Lo scorso 25 novembre ho subito un intervento chirurgico. Nulla di grave, ma la natura dell’operazione mi ha costretta a un periodo di riposo, lontana da sforzi inutili e sollecitazioni eccessive. Ovvero a 240 km dai miei figli.
Stanziata nei pressi di un ospedale lombardo, ho trascorso il primo periodo di convalescenza sepolta sotto un piumone, una massa immobile intorno a cui orbitava senza sosta mia madre. Non avevo voglia di scrivere né di leggere, e un numero di Vanity Fair mi appariva approcciabile quanto un manuale di fisica teorica.
Talvolta il tempo si faceva colloso. Succedeva quando incontravo un intoppo nelle tre azioni base della mia routine: fare la pappa, fare la nanna, fare la cacca. Così è, se sei ferita e il tuo solo compito è rimarginare.
In piena regressione e senza l’appiglio di Netflix, per due settimane mi sono nutrita di proteine, frutta e TV generalista, che ingurgitavo con vastissima indolenza dopo anni di digiuno. E, sorpresa: i canali in chiaro erano pressappoco come li avevo lasciati.
Alessandro Borghese nei ristoranti. Alessandro Borghese nei cooking show. Alessandro Borghese nei ristoranti. Gerry Scotti nei quiz. Sallusti nei salotti. Coppie etero innamorate nei film natalizi. Malattie imbarazzanti. Assassini inquietanti. Soubrette. Una promo di “La pupa e il secchione”. – LA PUPA E IL SECCHIONE? Ma veramente?

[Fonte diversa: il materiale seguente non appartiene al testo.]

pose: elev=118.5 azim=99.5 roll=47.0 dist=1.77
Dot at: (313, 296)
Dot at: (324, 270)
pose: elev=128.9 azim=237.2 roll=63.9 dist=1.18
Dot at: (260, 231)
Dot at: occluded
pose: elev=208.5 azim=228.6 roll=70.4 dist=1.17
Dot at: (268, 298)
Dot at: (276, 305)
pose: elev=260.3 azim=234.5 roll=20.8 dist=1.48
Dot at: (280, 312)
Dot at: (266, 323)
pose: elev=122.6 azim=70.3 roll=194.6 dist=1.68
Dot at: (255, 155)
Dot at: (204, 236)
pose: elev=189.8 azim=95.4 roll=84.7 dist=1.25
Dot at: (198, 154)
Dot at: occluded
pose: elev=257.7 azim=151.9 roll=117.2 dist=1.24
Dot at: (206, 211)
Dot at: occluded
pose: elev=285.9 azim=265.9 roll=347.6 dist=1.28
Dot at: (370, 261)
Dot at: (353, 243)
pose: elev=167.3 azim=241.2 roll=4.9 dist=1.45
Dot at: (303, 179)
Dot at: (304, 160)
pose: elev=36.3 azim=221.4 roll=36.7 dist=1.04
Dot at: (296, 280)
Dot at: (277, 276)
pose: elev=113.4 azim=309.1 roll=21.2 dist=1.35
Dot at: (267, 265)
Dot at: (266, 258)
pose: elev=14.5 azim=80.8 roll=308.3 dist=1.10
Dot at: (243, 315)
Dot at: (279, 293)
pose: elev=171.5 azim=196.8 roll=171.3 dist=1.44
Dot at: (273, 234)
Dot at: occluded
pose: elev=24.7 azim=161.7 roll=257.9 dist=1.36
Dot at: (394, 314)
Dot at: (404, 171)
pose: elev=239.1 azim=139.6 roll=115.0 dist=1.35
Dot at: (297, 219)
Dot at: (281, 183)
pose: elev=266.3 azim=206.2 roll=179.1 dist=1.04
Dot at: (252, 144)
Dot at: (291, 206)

Devo controllare sulla Smemo se domani interroga di mate?
Alessandro Borghese nei ristoranti.
Di tanto in tanto, nelle interviste della Bignardi scorgevo un presente in cui potevo riconoscermi. – Ok, in studio c’è Carolina Crescentini che parla di Motta. È il 2019 e siamo in Italia.
A ripensarci adesso, quello stallo forzato mi appare come un assaggio di questi tempi di attese, in cui ci ritroviamo piccoli, infastiditi e al contempo dipendenti da prescrizioni che limitano i nostri corpi.
E mi ha rivelato qualcosa di questo Paese, delle velocità sfasate con cui si muovono i media e le generazioni. Ogni “bolla” ha le sue narrazioni, ogni sciame segue le proprie traiettorie su canali e ritmi suoi.
Questo virus non lo padroneggia nessuno ma riguarda tutti, è un fenomeno oscuro e collettivo. Ne parliamo e parlandone ci illudiamo di renderlo più intelligibile.
Lo sfasamento tra le voci si è fatto stridore insopportabile: TV e giornali vendono terrore, gli sciami rispondono completamente dissociati. Chi minimizza, chi accatasta viveri, chi questiona sui numeri, chi addita colpevoli occulti, chi domanda OK MA PERCHÉ NON PARLATE DEL CLIMA (come se non fosse possibile assistere a più di una crisi globale nello stesso momento, ahinoi).
Non sappiamo quanto durerà e c’è da chiedersi se nel frattempo smetteremo di ronzare convulsamente per comportarci come una comunità.
Qual è l’alternativa? Organizzare festosi assembramenti al grido di “l’Italia non si ferma”, perché tanto “muoiono solo gli anziani e le persone con patologie”? Non so voi, ma conosco esseri umani acciaccati piuttosto amabili, voglio fare la mia parte per proteggerli e difendere la tenuta del nostro SSN.
E ora scusatemi, ma ho passato la settimana in tuta, in smart working, coi bambini a casa da scuola, il mollettone nei capelli e la certezza che il corriere abbia manomesso lo scatolone per rubare l’Amuchina ordinata quando ancora non costava come un siero Estée Lauder – storia vera.
Mi attacco a Netflix, come vuole la mia bolla.